Under Guan's guidance several important economic reforms were introduced. He created a uniform tax code and also used state power to encourage the production of salt and iron.

He believed that monopolizing the nature resources was helpful on improving the government income, with fewer complaints from the public than raising taxes. The strategy was described by himself to the Duke of Huan as "managing the mountain and the sea（官山海)", which mainly refers to iron mine from the mountain and salt from the sea. Under his policy, private business who produce salt by boiling seawater and iron by mining must sell all outputs to the government, and the government resell refined salt and iron products, with huge price gap, to all household in State of Qi.

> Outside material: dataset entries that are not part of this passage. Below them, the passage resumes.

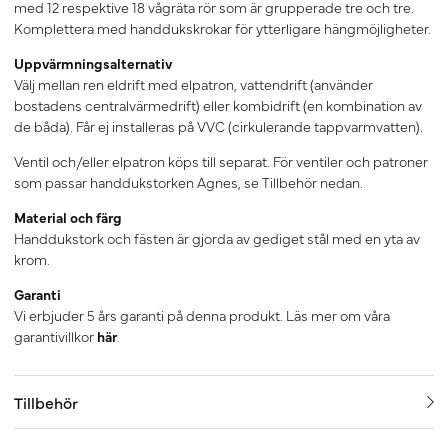
med 12 respektive 18 vågräta rör som är grupperade tre och tre.
Komplettera med handdukskrokar för ytterligare hängmöjligheter.
Uppvärmningsalternativ
Välj mellan ren eldrift med elpatron, vattendrift (använder
bostadens centralvärmedrift) eller kombidrift (en kombination av
de båda). Får ej installeras på VVC (cirkulerande tappvarmvatten).
Ventil och/eller elpatron köps till separat. För ventiler och patroner
som passar handdukstorken Agnes, se Tillbehör nedan.
Material och färg
Handdukstork och fästen är gjorda av gediget stål med en yta av
krom.
Garanti
Vi erbjuder 5 års garanti på denna produkt. Läs mer om våra
garantivillkor
här
.
Tillbehör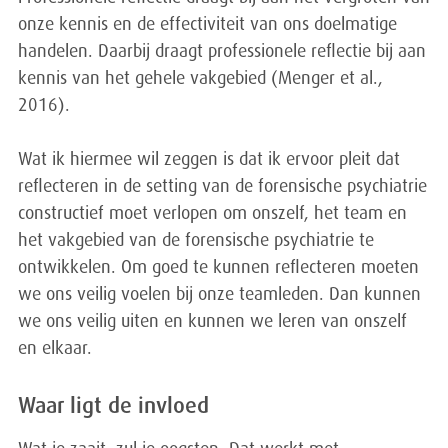
onze kennis en de effectiviteit van ons doelmatige
handelen. Daarbij draagt professionele reflectie bij aan
kennis van het gehele vakgebied (Menger et al.,
2016).
Wat ik hiermee wil zeggen is dat ik ervoor pleit dat
reflecteren in de setting van de forensische psychiatrie
constructief moet verlopen om onszelf, het team en
het vakgebied van de forensische psychiatrie te
ontwikkelen. Om goed te kunnen reflecteren moeten
we ons veilig voelen bij onze teamleden. Dan kunnen
we ons veilig uiten en kunnen we leren van onszelf
en elkaar.
Waar ligt de invloed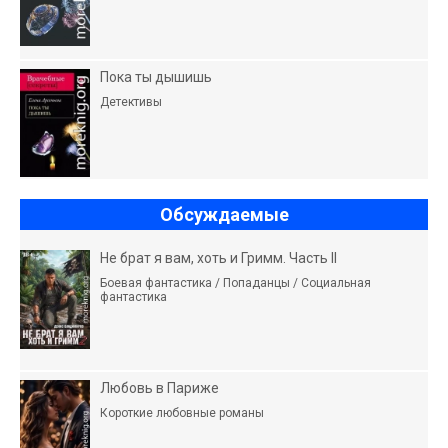
Пока ты дышишь
Детективы
Обсуждаемые
Не брат я вам, хоть и Гримм. Часть II
Боевая фантастика / Попаданцы / Социальная
фантастика
Любовь в Париже
Короткие любовные романы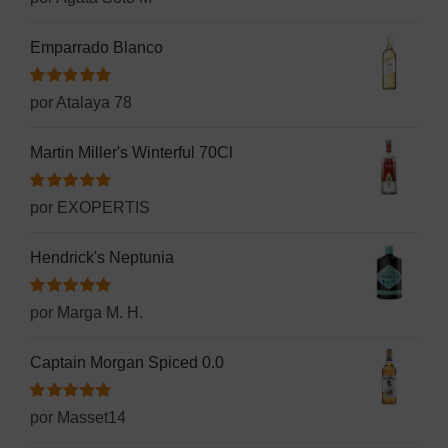
con
5
de 5
Emparrado Blanco
Valorado
por Atalaya 78
con
5
de 5
Martin Miller's Winterful 70Cl
Valorado
por EXOPERTIS
con
5
de 5
Hendrick's Neptunia
Valorado
por Marga M. H.
con
5
de 5
Captain Morgan Spiced 0.0
Valorado
por Masset14
con
5
de 5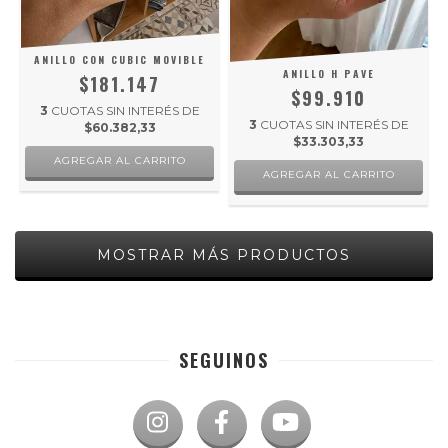
ANILLO CON CUBIC MOVIBLE
ANILLO H PAVE
$181.147
$99.910
3
CUOTAS SIN INTERÉS DE
3
CUOTAS SIN INTERÉS DE
$60.382,33
$33.303,33
AGREGAR AL CARRITO
AGREGAR AL CARRITO
MOSTRAR MÁS PRODUCTOS
SEGUINOS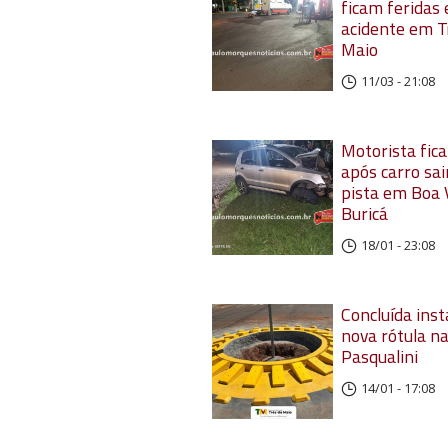
ficam feridas
acidente em T
Maio
11/03 - 21:08
Motorista fica
após carro sai
pista em Boa 
Buricá
18/01 - 23:08
Concluída inst
nova rótula n
Pasqualini
14/01 - 17:08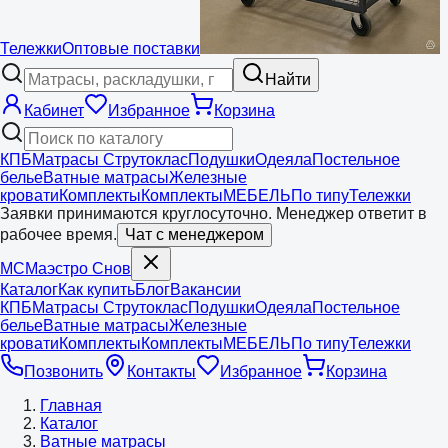
Тележки
Оптовые поставки
Найти
Кабинет
Избранное
Корзина
КПБ
Матрасы Струтоклас
Подушки
Одеяла
Постельное
белье
Ватные матрасы
Железные
кровати
Комплекты
Комплекты
МЕБЕЛЬ
По типу
Тележки
Заявки принимаются круглосуточно. Менеджер ответит в
рабочее время.
Чат с менеджером
МС
Маэстро
Снов
Каталог
Как купить
Блог
Вакансии
КПБ
Матрасы Струтоклас
Подушки
Одеяла
Постельное
белье
Ватные матрасы
Железные
кровати
Комплекты
Комплекты
МЕБЕЛЬ
По типу
Тележки
Позвонить
Контакты
Избранное
Корзина
Главная
Каталог
Ватные матрасы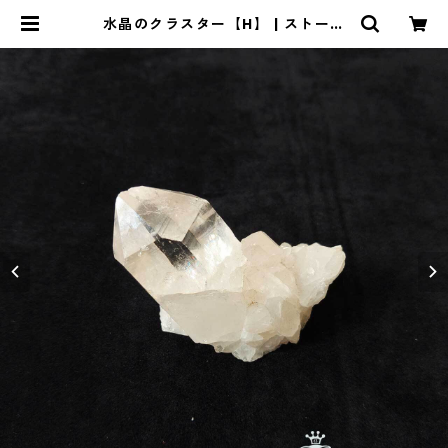
水晶のクラスター【H】 | ストーン
ショップアルカイック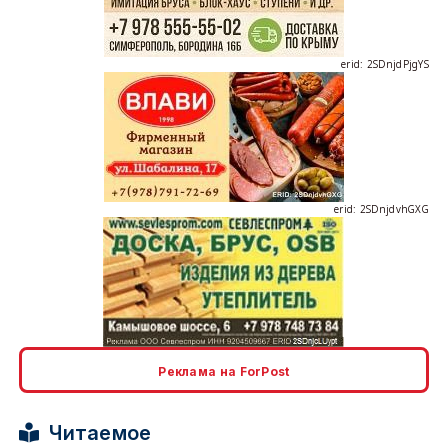
erid: 2SDnjdPjgYS
erid: 2SDnjdvhGXG
erid: 2SDnjcLUypt
Реклама на ForPost
Читаемое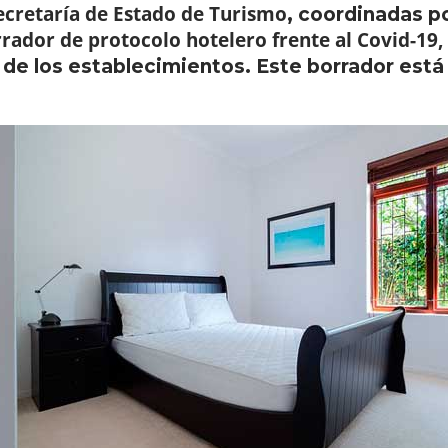
ecretaría de Estado de Turismo
, coordinadas po
rador de protocolo hotelero frente al Covid-19,
a de los establecimientos. Este borrador est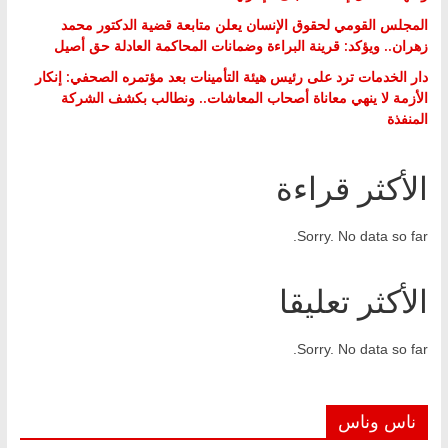
المجلس القومي لحقوق الإنسان يعلن متابعة قضية الدكتور محمد
زهران.. ويؤكد: قرينة البراءة وضمانات المحاكمة العادلة حق أصيل
دار الخدمات ترد على رئيس هيئة التأمينات بعد مؤتمره الصحفي: إنكار
الأزمة لا ينهي معاناة أصحاب المعاشات.. ونطالب بكشف الشركة
المنفذة
الأكثر قراءة
Sorry. No data so far.
الأكثر تعليقا
Sorry. No data so far.
ناس وناس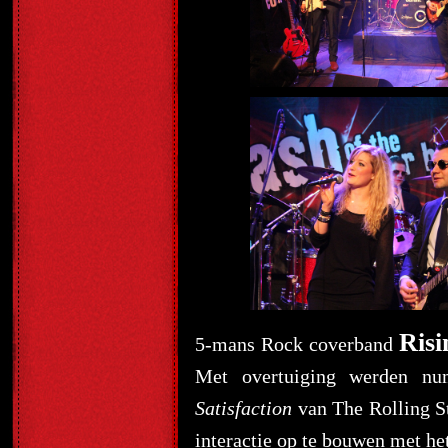
Risi
5-mans Rock coverband
Met overtuiging werden nu
Satisfaction
van The Rolling S
interactie op te bouwen met he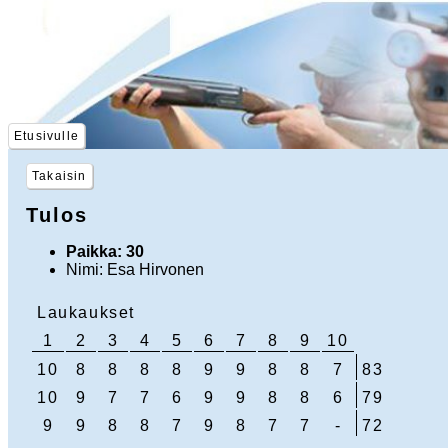
Etusivulle
Takaisin
Tulos
Paikka: 30
Nimi: Esa Hirvonen
Laukaukset
1
2
3
4
5
6
7
8
9
10
10
8
8
8
8
9
9
8
8
7
83
10
9
7
7
6
9
9
8
8
6
79
9
9
8
8
7
9
8
7
7
-
72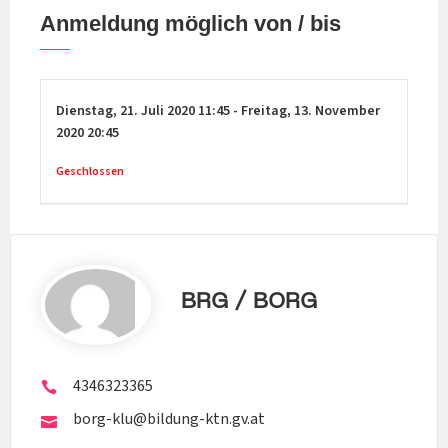
Einblick in die Praxisvolksschule zu gewinnen.
Anmeldung möglich von / bis
Dienstag,
21. Juli 2020
11:45
-
Freitag,
13. November
2020
20:45
Geschlossen
BRG / BORG
4346323365
borg-klu@bildung-ktn.gv.at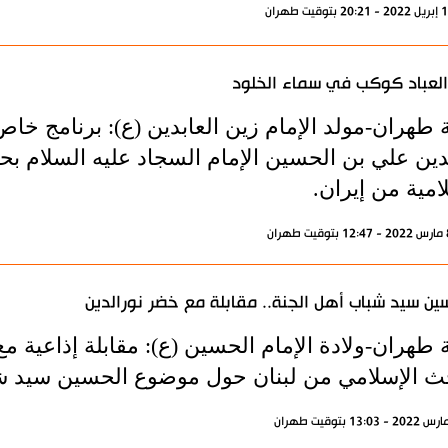
العباد كوكب في سماء الخلود
ة طهران-مولد الإمام زين العابدين (ع): برنامج خ
دين علي بن الحسين الإمام السجاد عليه السلام بح
امية من إيران.
ين سيد شباب أهل الجنة.. مقابلة مع خضر نورالدين
ة طهران-ولادة الإمام الحسين (ع): مقابلة إذاعية 
حث الإسلامي من لبنان حول موضوع الحسين سيد شب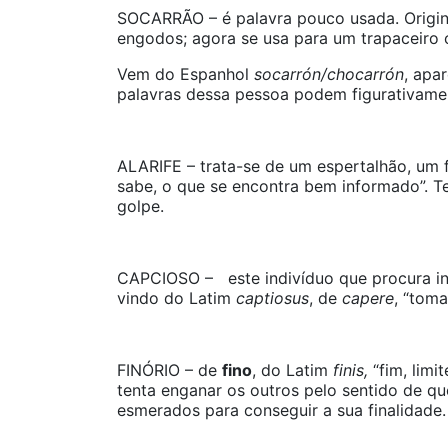
SOCARRÃO – é palavra pouco usada. Origin
engodos; agora se usa para um trapaceiro 
Vem do Espanhol
socarrón/chocarrón
, apa
palavras dessa pessoa podem figurativame
ALARIFE – trata-se de um espertalhão, um f
sabe, o que se encontra bem informado”. Te
golpe.
CAPCIOSO – este indivíduo que procura in
vindo do Latim
captiosus
, de
capere
, “toma
FINÓRIO – de
fino
, do Latim
finis,
“fim, limi
tenta enganar os outros pelo sentido de q
esmerados para conseguir a sua finalidade.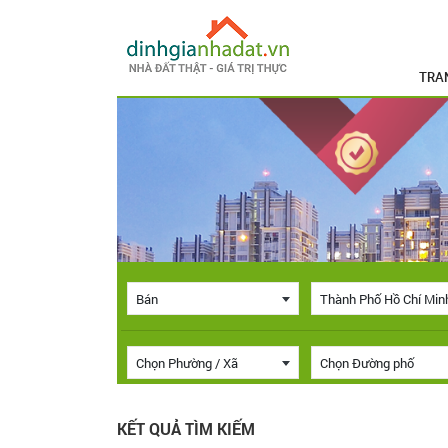
TRA
Bán
Thành Phố Hồ Chí Min
Chọn Phường / Xã
Chọn Đường phố
KẾT QUẢ TÌM KIẾM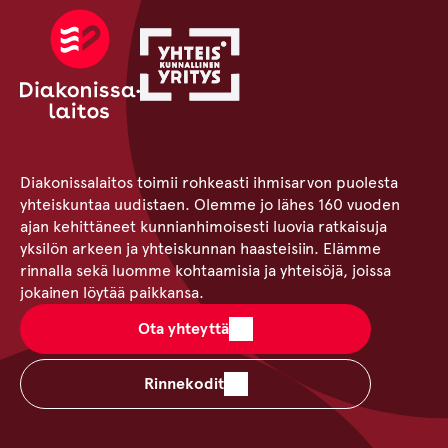
Diakonissalaitos toimii rohkeasti ihmisarvon puolesta
yhteiskuntaa uudistaen. Olemme jo lähes 160 vuoden
ajan kehittäneet kunnianhimoisesti luovia ratkaisuja
yksilön arkeen ja yhteiskunnan haasteisiin. Elämme
rinnalla sekä luomme kohtaamisia ja yhteisöjä, joissa
jokainen löytää paikkansa.
Ota yhteyttä
Rinnekodit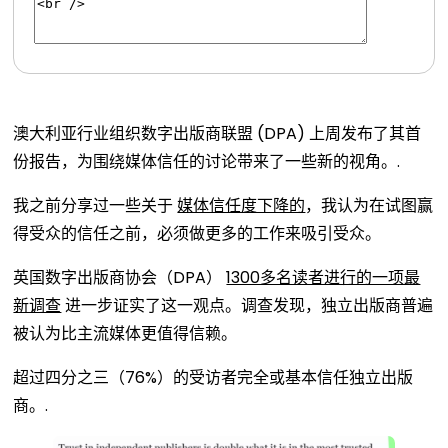
澳大利亚行业组织数字出版商联盟 (DPA) 上周发布了其首
份报告，为围绕媒体信任的讨论带来了一些新的视角。.
我之前分享过一些关于
媒体信任度下降的
，我认为在试图赢
得受众的信任之前，必须做更多的工作来吸引受众。
英国数字出版商协会（DPA）
1300多名读者进行的一项最
新调查
进一步证实了这一观点。调查发现，独立出版商普遍
被认为比主流媒体更值得信赖。
超过四分之三（76%）的受访者完全或基本信任独立出版
商。.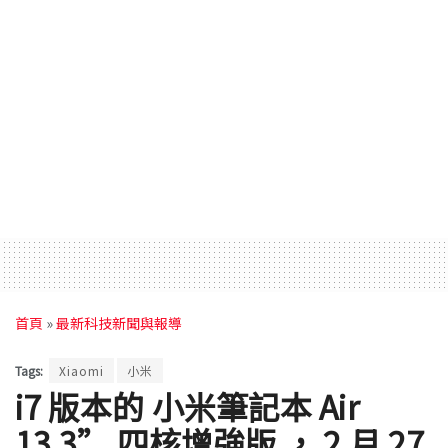
首頁
»
最新科技新聞與報導
Tags:
Xiaomi
小米
i7 版本的 小米筆記本 Air
13.3” 四核增強版 ， 2 月 27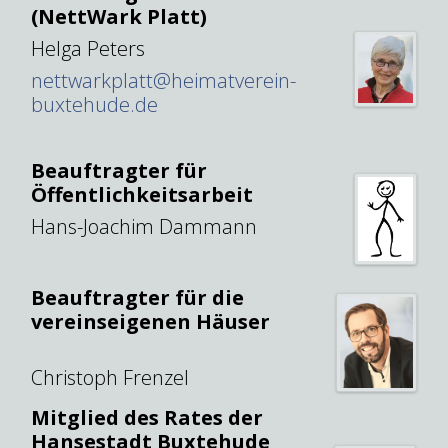
(NettWark Platt)
Helga Peters
nettwarkplatt@heimatverein-
buxtehude.de
Beauftragter für
Öffentlichkeitsarbeit
Hans-Joachim Dammann
Beauftragter für die
vereinseigenen Häuser
Christoph Frenzel
Mitglied des Rates der
Hansestadt Buxtehude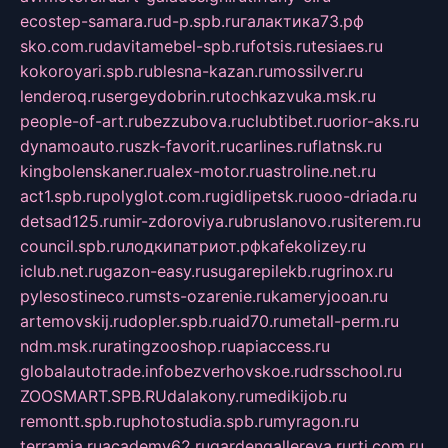
ecostep-samara.ru
d-p.spb.ru
галактика73.рф
sko.com.ru
davitamebel-spb.ru
fotsis.ru
tesiaes.ru
kokoroyari.spb.ru
blesna-kazan.ru
mossilver.ru
lenderoq.ru
sergeydobrin.ru
tochkazvuka.msk.ru
people-of-art.ru
bezzubova.ru
clubtibet.ru
orior-aks.ru
dynamoauto.ru
szk-favorit.ru
carlines.ru
flatnsk.ru
kingbolenskaner.ru
alex-motor.ru
astroline.net.ru
act1.spb.ru
polyglot.com.ru
gidlipetsk.ru
ooo-driada.ru
detsad125.ru
mir-zdoroviya.ru
bruslanovo.ru
siterem.ru
council.spb.ru
лодкипатриот.рф
kafekolizey.ru
iclub.net.ru
gazon-easy.ru
sugarepilekb.ru
grinox.ru
pylesostineco.ru
msts-ozarenie.ru
kameryjooan.ru
artemovskij.ru
dopler.spb.ru
aid70.ru
metall-perm.ru
ndm.msk.ru
ratingzooshop.ru
apiaccess.ru
globalautotrade.info
bezverhovskoe.ru
drsschool.ru
ZOOSMART.SPB.RU
dalakony.ru
medikijob.ru
remontt.spb.ru
photostudia.spb.ru
myragon.ru
terramia.ru
academy62.ru
gardengallereya.ru
rti.com.ru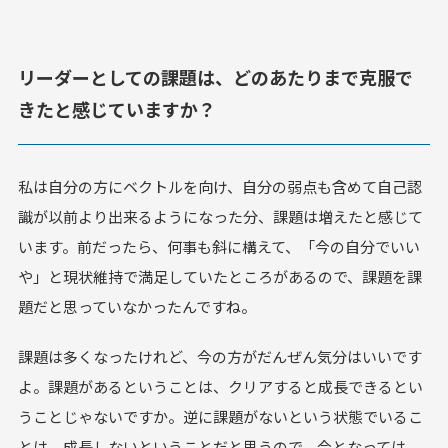
リーダーとしての課題は、どのあたりまで克服で
きたと感じていますか？
私は自分の方にベクトルを向け、自分の弱点も含めて自己認
識が以前より出来るようになった分、課題は増えたと感じて
います。前だったら、何事も斜に構えて、「今の自分でいい
や」と現状維持で満足していたところがあるので、課題を課
題だと思っていなかったんですね。
課題は多くなったけれど、今の方がだんぜん気分はいいです
よ。課題があるということは、クリアすると成長できるとい
うことじゃないですか。逆に課題がないという状態でいるこ
とは、成長しないということだと思うので、今となっては、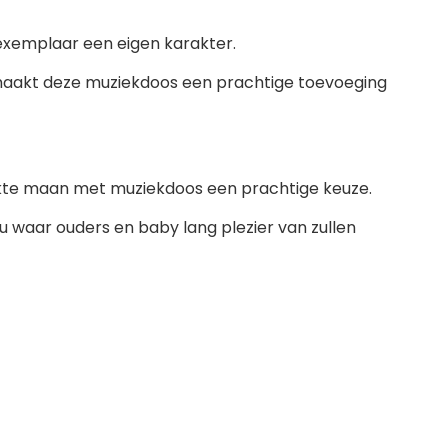
exemplaar een eigen karakter.
aakt deze muziekdoos een prachtige toevoeging
akte maan met muziekdoos een prachtige keuze.
 waar ouders en baby lang plezier van zullen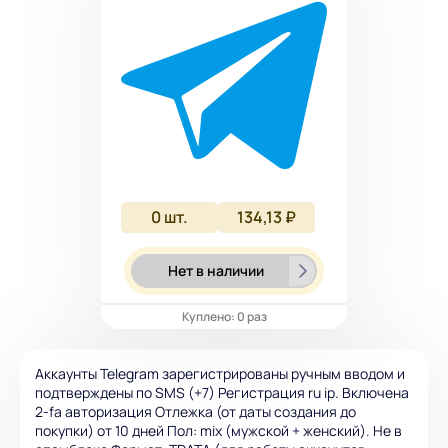
0
шт.
134,13 ₽
Нет в наличии
Куплено: 0 раз
Аккаунты Telegram зарегистрированы ручным вводом и
подтверждены по SMS (+7) Регистрация ru ip. Включена
2-fa авторизация Отлежка (от даты создания до
покупки) от 10 дней Пол: mix (мужской + женский). Не в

Historians usually credit Guan Zhong for introducing state monopolies controlling salt and iron.

===Qi-Hengshan War===

In the record of Guanzi Chapter 84, Duke of Huan wanted to restrain the threat from State of Hengshan (衡山国) and asked Guan for solution. State of Hengshan was famous for its weapon production. Guan then ordered officials to buy arms from State of Hengshan in large quantities. After ten months, worrying that the price will continuously grow up, State of Yan, State of Dai and later State of Qin followed up the buying. The price then jumped sharply and, as a result, almost all household in State of Hengshan switched to make weapons instead of farming. One year later, Guan ordered officials to buy rice from State of Zhao, at a price more than three times higher than normal. By seeing the potential huge profit, State of Hengshan sold its rice inventory to officials from State of Qi. Afterwards, Guan suddenly ordered State of Qi's army to invade State of Hengshan. With selling out of weapon and rice, State of Hengshan soon surrendered.

Some historians marked Qi-Hengshan War the early form of Economic Warfare.

===Publications===
He composed the Guanzi encyclopedia, officially compiled by the Jixia Academy during the Warring States period.

==In popular culture==
Guan Zhong is one of 32 historical personages featured in the Koei game Romance of the Three Kingdoms XI, where he is referred to as Guan Yiwu.